A new stealthy cryptomining malware dubbed “Coinminer.Win32.MALXMR.TIAOODAM” has just been discovered. This malware has been designed to evade detection and uses multiple obfuscation and packing techniques while operating.
Cryptomining malware variants have become all the rage among cybercriminals over the past few years. This is not only because the immense profits cryptominers yield but also because they are generally able to remain undetected on infected systems for a longer period of time than other conventional malware.

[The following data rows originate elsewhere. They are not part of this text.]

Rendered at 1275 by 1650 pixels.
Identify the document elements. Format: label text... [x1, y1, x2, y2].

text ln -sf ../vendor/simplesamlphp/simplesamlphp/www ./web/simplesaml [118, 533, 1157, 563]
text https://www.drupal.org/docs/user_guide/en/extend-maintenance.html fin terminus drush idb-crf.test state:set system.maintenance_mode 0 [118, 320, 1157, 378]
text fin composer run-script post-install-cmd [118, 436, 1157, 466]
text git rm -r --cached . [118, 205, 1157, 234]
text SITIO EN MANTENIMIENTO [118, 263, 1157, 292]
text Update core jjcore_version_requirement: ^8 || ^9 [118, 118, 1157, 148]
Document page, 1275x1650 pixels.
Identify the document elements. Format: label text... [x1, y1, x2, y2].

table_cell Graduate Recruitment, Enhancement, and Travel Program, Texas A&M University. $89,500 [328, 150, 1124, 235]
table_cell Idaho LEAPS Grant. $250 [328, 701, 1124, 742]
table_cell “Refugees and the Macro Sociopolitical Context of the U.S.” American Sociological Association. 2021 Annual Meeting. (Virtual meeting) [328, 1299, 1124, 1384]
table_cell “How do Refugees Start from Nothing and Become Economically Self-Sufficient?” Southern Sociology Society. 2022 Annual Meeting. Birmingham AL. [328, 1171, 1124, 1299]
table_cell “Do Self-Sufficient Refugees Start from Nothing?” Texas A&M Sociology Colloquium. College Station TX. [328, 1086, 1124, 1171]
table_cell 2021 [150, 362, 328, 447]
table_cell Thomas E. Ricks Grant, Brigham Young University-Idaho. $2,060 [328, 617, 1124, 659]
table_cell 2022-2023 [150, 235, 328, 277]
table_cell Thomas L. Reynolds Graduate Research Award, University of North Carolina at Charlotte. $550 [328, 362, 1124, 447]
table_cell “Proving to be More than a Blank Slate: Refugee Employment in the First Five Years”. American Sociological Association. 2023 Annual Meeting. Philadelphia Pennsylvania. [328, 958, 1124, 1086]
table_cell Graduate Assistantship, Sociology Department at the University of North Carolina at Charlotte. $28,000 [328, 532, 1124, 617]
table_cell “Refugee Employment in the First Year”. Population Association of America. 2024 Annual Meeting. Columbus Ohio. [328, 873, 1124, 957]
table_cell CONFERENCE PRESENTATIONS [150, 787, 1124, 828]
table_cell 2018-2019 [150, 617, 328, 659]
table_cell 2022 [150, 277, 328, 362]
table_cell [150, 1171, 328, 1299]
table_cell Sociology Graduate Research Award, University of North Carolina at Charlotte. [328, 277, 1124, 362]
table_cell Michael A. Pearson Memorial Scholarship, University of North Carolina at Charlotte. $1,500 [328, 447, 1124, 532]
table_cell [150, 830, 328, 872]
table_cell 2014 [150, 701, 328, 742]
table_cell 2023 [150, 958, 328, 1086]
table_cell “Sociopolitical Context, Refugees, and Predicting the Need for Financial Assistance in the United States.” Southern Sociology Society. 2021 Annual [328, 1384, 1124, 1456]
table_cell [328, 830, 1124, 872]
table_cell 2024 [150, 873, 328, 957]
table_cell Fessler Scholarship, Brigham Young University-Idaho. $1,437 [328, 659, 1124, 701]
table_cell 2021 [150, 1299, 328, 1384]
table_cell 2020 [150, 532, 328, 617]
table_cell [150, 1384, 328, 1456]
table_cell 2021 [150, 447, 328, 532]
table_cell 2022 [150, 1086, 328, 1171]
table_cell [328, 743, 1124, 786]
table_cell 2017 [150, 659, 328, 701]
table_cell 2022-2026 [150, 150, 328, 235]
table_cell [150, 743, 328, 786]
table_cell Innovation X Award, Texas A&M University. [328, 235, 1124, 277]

“The concept of a stealthy, difficult-to-detect malware operating behind the scenes has proven to be an irresistible proposition for many threat actors, and they’re evidently adding even more techniques,” Trend Micro researchers, who discovered the new cryptominer, wrote in a blog.
The malware is delivered onto victim machines as a Windows Installer MSI file. This is presumably done to trick victims into downloading the cryptominer, as Windows Installer is a legitimate software, commonly used by many to install software. This also helps the malware bypass several security filters.
The malware installation process uses Cyrillic text, which experts believe may hint at its geographical origin. The malware also comes with a self-destruction mechanism. It is also capable of deleting every file under its installation directory and removing all traces of installation in a targeted system.
“One notable aspect of the malware is that it uses the popular custom Windows Installer builder WiX as a packer, most likely as an additional anti-detection layer. This indicates that the threat actors behind it are exerting extra effort to ensure that their creation remains as stealthy as possible,” the researchers added. “The evolving aspect of cryptocurrency mining malware — constantly adding evasion techniques — means that powerful security tools are often needed to defend users from these kinds of threats.”